BEV didn’t disclose how much money it has invested in each startup, although it noted that it has invested about $100 million of its $1 billion fund to date, with typical investments ranging from less than $1 million to about $20 million. 

BEV’s “patient capital” model differs significantly from the traditional technology VC approach, which typically demands a five-year window for realizing a return on investments. But this model hasn’t worked as well for startups exploring energy technologies that require years of upfront R&D in partnership with universities or national laboratories, as well as long-term relationships with utilities and well-capitalized energy industry partners. 

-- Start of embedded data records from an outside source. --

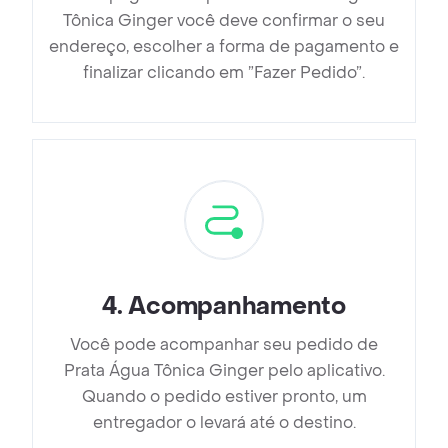
Tônica Ginger você deve confirmar o seu
endereço, escolher a forma de pagamento e
finalizar clicando em ”Fazer Pedido”.
4
.
Acompanhamento
Você pode acompanhar seu pedido de
Prata Água Tônica Ginger pelo aplicativo.
Quando o pedido estiver pronto, um
entregador o levará até o destino.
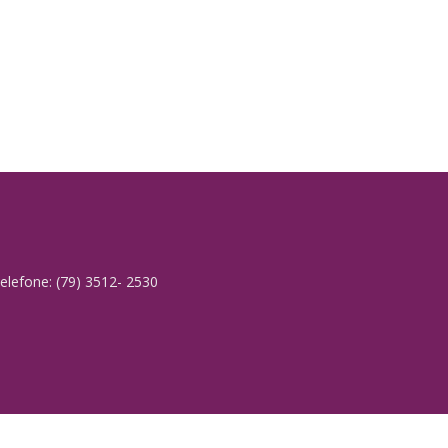
elefone: (79) 3512- 2530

BEV, by contrast, makes its investments over a 20-year period, intends to offer larger amounts of capital to companies that can be commercialized, and also plans to partner closely with university labs.

Both Khosla's and Doerr’s firms have made some failed investments in energy-related startups — think Fisker Automotive or KiOR, to take two prominent examples. 

In a conference call last year, Doerr highlighted this experience as guiding BEV’s investments, which require “a really long point of view,” as well as commitments to put several multiples more capital into companies compared to an average VC investment.